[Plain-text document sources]
——————————

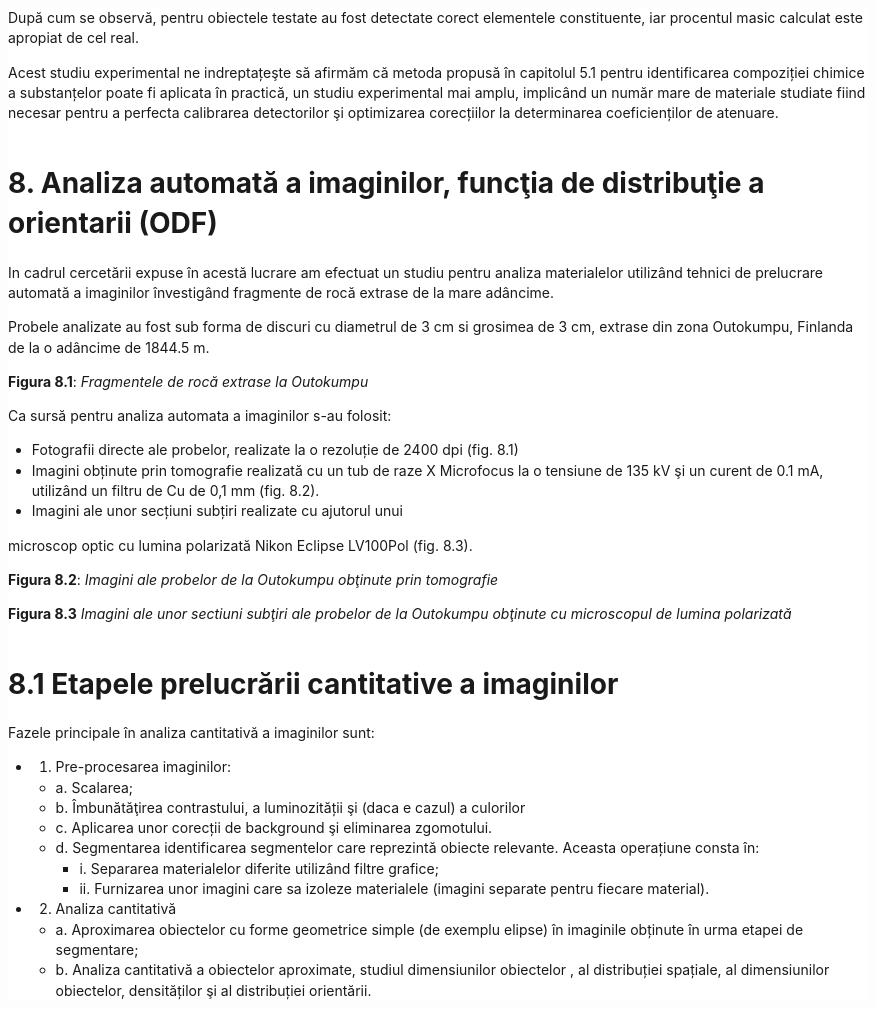 După cum se observă, pentru obiectele testate au fost detectate corect elementele constituente, iar procentul masic calculat este apropiat de cel real.

Acest studiu experimental ne indreptațeşte să afirmăm că metoda propusă în capitolul 5.1 pentru identificarea compoziției chimice a substanțelor poate fi aplicata în practică, un studiu experimental mai amplu, implicând un număr mare de materiale studiate fiind necesar pentru a perfecta calibrarea detectorilor şi optimizarea corecțiilor la determinarea coeficienților de atenuare.

# <span id="page-66-0"></span>**8. Analiza automată a imaginilor, funcţia de distribuţie a orientarii (ODF)**

In cadrul cercetării expuse în acestă lucrare am efectuat un studiu pentru analiza materialelor utilizând tehnici de prelucrare automată a imaginilor învestigând fragmente de rocă extrase de la mare adâncime.

Probele analizate au fost sub forma de discuri cu diametrul de 3 cm si grosimea de 3 cm, extrase din zona Outokumpu, Finlanda de la o adâncime de 1844.5 m.

**Figura 8.1**: *Fragmentele de rocă extrase la Outokumpu* 

Ca sursă pentru analiza automata a imaginilor s-au folosit:

- Fotografii directe ale probelor, realizate la o rezoluție de 2400 dpi (fig. 8.1)
- Imagini obținute prin tomografie realizată cu un tub de raze X Microfocus la o tensiune de 135 kV şi un curent de 0.1 mA, utilizând un filtru de Cu de 0,1 mm (fig. 8.2).
- Imagini ale unor secțiuni subțiri realizate cu ajutorul unui

microscop optic cu lumina polarizată Nikon Eclipse LV100Pol (fig. 8.3).

**Figura 8.2**: *Imagini ale probelor de la Outokumpu obţinute prin tomografie* 

**Figura 8.3** *Imagini ale unor sectiuni subţiri ale probelor de la Outokumpu obţinute cu microscopul de lumina polarizată*

# <span id="page-68-0"></span>**8.1 Etapele prelucrării cantitative a imaginilor**

Fazele principale în analiza cantitativă a imaginilor sunt:

- 1. Pre-procesarea imaginilor:
	- a. Scalarea;
	- b. Îmbunătăţirea contrastului, a luminozității şi (daca e cazul) a culorilor
	- c. Aplicarea unor corecții de background şi eliminarea zgomotului.
	- d. Segmentarea identificarea segmentelor care reprezintă obiecte relevante. Aceasta operațiune consta în:
		- i. Separarea materialelor diferite utilizând filtre grafice;
		- ii. Furnizarea unor imagini care sa izoleze materialele (imagini separate pentru fiecare material).
- 2. Analiza cantitativă
	- a. Aproximarea obiectelor cu forme geometrice simple (de exemplu elipse) în imaginile obținute în urma etapei de segmentare;
	- b. Analiza cantitativă a obiectelor aproximate, studiul dimensiunilor obiectelor , al distribuției spațiale, al dimensiunilor obiectelor, densităților şi al distribuției orientării.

——————————

(WHAT YOU SHOULD DO)
Produce an exact repeat of the lines from the one containing "- ii. Furnizarea" through the last line of the data, and nothing more.

(ANSWER FOR THIS EXERCISE)
		- ii. Furnizarea unor imagini care sa izoleze materialele (imagini separate pentru fiecare material).
- 2. Analiza cantitativă
	- a. Aproximarea obiectelor cu forme geometrice simple (de exemplu elipse) în imaginile obținute în urma etapei de segmentare;
	- b. Analiza cantitativă a obiectelor aproximate, studiul dimensiunilor obiectelor , al distribuției spațiale, al dimensiunilor obiectelor, densităților şi al distribuției orientării.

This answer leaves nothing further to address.